Multi-modal large language models (MLLMs) models have made significant progress in video understanding over the past few years. However, processing long video inputs remains a major challenge due to high memory and computational costs. This makes it difficult for current models to achieve both strong performance and high efficiency in long video understanding. To address this challenge, we propose Video-XL-2, a novel MLLM that delivers superior cost-effectiveness for long-video understanding based on task-aware KV sparsification. The proposed framework operates with two key steps: chunk-based pre-filling and bi-level key-value decoding. Chunk-based pre-filling divides the visual token sequence into chunks, applying full attention within each chunk and sparse attention across chunks. This significantly reduces computational and memory overhead. During decoding, bi-level key-value decoding selectively reloads either dense or sparse key-values for each chunk based on its relevance to the task. This approach further improves memory efficiency and enhances the model's ability to capture fine-grained information. Video-XL-2 achieves state-of-the-art performance on various long video understanding benchmarks, outperforming existing open-source lightweight models. It also demonstrates exceptional efficiency, capable of processing over 10,000 frames on a single NVIDIA A100 (80GB) GPU and thousands of frames in just a few seconds.

Paper Structure

This paper contains 15 sections, 5 figures, 3 tables.

Figures (5)

  • Figure 1: The architecture of Video-XL-2. The proposed Video-XL-2 comprises four main components: (1) Vision encoder to encode images and videos, (2) DTS to compress and make initial temporal modeling on visual features from vision encoder. (3) an MLP projector to project visual features into LLM embedding, and (4) a Large Language Model to process multi-modal inputs. Video-XL-2 interleaves timestamp tokens within the visual token sequence to enhance the model’s temporal awareness.
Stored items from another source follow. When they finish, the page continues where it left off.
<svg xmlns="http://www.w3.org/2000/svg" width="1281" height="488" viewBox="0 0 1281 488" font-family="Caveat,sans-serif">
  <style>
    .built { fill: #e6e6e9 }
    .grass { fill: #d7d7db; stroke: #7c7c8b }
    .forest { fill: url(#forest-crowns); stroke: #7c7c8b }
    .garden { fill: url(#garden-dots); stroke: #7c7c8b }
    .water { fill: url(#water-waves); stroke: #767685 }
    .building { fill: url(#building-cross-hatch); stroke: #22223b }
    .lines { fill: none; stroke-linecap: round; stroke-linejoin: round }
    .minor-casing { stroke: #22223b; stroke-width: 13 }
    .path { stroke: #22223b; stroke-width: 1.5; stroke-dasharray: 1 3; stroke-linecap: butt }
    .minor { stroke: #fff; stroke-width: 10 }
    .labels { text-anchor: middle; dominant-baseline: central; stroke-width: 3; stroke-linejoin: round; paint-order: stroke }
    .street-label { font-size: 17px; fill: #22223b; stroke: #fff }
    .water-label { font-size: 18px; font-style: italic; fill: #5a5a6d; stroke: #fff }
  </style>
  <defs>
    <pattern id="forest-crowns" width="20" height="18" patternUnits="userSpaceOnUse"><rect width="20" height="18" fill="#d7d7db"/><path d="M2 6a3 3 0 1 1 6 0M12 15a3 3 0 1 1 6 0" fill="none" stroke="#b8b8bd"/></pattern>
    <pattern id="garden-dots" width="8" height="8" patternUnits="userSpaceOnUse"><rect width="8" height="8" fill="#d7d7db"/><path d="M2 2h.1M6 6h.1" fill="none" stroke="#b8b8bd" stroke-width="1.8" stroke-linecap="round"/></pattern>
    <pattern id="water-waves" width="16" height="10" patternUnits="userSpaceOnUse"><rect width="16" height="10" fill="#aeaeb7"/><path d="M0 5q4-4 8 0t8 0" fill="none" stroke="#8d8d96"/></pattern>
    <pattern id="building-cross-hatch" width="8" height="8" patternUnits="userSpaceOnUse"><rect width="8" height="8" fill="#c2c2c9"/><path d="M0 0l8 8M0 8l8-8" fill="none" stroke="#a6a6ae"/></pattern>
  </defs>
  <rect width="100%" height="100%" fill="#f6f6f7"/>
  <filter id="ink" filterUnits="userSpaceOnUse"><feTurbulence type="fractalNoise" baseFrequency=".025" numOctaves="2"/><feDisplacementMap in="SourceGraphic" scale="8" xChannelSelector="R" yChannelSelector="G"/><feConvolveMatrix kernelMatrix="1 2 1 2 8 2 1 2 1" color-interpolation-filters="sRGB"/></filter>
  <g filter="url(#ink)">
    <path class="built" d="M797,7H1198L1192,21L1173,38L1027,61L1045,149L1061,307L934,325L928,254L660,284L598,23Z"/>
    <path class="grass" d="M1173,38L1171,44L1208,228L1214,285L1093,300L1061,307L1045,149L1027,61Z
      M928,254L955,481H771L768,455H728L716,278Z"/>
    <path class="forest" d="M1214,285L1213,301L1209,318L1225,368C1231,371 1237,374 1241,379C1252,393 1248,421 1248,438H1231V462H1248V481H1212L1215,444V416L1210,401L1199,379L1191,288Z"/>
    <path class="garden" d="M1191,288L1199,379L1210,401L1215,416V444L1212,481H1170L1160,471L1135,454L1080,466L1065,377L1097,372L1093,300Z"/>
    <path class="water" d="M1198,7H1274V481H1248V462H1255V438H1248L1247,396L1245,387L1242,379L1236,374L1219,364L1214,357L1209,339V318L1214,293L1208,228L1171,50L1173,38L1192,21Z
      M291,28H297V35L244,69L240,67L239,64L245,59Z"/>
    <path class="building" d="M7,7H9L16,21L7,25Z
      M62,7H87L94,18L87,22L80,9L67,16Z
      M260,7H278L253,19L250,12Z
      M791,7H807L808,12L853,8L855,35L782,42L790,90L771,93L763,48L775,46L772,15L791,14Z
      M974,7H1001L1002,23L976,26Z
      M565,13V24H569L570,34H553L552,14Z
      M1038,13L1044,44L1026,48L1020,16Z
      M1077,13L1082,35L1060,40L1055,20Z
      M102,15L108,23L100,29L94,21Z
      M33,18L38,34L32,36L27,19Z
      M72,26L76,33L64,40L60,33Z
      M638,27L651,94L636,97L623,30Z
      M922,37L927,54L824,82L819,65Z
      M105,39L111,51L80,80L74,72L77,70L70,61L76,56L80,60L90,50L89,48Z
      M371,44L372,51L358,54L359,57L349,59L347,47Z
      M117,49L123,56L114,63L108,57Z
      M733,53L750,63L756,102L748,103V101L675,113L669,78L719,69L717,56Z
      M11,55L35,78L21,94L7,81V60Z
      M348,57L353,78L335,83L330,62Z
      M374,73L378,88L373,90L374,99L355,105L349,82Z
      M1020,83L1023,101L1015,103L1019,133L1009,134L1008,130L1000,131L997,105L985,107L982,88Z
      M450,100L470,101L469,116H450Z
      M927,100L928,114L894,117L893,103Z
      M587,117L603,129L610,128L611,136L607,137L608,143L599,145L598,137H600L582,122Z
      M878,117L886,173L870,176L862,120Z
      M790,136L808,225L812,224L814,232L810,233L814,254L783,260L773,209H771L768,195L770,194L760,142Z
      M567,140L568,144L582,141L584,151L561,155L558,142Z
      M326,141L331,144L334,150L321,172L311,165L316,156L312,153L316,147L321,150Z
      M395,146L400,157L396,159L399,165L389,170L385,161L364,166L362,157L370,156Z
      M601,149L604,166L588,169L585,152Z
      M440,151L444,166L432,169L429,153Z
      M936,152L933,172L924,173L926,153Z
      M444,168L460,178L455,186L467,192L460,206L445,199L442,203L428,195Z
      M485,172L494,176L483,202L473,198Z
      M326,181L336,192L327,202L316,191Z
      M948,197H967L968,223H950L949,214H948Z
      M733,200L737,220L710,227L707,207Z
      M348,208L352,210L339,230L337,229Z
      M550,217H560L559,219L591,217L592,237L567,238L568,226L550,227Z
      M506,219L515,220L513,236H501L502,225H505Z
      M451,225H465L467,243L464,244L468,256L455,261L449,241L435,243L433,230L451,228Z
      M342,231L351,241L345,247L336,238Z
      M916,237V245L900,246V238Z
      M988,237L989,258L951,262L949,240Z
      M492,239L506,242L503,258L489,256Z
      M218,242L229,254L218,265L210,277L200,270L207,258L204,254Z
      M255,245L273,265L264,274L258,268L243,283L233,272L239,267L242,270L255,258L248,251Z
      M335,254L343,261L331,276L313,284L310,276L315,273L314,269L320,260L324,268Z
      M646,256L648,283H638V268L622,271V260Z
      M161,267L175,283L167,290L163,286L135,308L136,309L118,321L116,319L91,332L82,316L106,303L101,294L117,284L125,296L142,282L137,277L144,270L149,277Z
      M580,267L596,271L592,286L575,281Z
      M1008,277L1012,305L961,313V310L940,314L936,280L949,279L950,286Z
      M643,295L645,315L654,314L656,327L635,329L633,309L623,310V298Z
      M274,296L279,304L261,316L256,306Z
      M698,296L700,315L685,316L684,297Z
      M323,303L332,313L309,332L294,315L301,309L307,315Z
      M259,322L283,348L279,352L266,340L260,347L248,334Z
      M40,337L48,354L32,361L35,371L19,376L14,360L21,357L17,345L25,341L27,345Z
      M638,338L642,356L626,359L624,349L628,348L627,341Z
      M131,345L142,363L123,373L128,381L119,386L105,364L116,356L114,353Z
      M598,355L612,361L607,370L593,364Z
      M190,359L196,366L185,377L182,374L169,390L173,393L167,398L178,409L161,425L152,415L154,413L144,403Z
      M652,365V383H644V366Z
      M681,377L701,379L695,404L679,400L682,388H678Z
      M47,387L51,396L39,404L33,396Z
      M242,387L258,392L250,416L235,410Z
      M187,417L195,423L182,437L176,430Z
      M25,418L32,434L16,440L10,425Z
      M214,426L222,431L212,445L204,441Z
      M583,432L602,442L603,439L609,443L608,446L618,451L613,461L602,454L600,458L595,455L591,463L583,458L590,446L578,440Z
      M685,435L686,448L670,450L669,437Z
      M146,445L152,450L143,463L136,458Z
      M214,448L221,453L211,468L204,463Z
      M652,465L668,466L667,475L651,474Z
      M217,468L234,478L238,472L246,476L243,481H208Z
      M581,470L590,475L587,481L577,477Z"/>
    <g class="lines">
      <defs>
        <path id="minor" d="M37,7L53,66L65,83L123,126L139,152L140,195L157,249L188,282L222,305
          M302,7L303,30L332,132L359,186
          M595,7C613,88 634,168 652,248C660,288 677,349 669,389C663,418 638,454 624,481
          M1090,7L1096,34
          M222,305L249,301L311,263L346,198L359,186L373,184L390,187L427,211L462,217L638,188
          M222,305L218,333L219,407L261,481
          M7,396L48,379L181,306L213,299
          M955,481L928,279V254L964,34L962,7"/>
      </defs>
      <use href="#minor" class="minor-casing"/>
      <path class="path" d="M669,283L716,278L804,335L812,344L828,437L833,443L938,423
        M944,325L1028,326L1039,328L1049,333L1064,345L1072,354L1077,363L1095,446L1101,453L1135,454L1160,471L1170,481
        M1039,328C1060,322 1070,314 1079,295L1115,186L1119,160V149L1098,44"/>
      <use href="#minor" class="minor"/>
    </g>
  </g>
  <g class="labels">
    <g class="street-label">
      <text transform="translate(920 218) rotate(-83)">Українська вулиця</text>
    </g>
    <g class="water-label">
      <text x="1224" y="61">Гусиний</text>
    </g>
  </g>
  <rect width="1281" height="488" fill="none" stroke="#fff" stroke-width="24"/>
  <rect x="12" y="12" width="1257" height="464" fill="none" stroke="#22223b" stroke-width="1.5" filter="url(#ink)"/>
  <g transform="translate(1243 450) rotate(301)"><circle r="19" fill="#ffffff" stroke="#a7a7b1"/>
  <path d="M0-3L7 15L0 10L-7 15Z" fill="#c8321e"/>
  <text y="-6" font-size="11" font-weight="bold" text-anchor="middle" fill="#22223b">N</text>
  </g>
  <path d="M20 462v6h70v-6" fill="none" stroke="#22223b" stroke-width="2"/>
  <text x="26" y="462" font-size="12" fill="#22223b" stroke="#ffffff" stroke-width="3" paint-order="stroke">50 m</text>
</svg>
Additionally, single image inputs are repeated four times to align with the video modality.
  • Figure 2: Chunk-based Pre-filling Illustration. In chunk-based pre-filling, the current processing chunk only attend to itself, historical timestamp tokens and the system prompt, as depicted in the left subfigure. And the right subfigure illustrates the current chunks for processing are decided by a sliding chunk window.
  • Figure 3: Bi-level KVs decoding. Bi-level KVs comprise both dense KVs (derived from the full video input) and sparse KVs, where the latter are obtained by downsampling the former at a chunk level. During decoding, it selectively reloads either dense KVs for video chunks highly relevant to the specific task query text, or sparse KVs for less relevant chunks, optimizing memory while preserving critical information.
  • Figure 4: Efficiency Analysis Illustration. All results measured using eager attention for fair comparison.
  • Figure 5: Needle in Haystack Evaluation.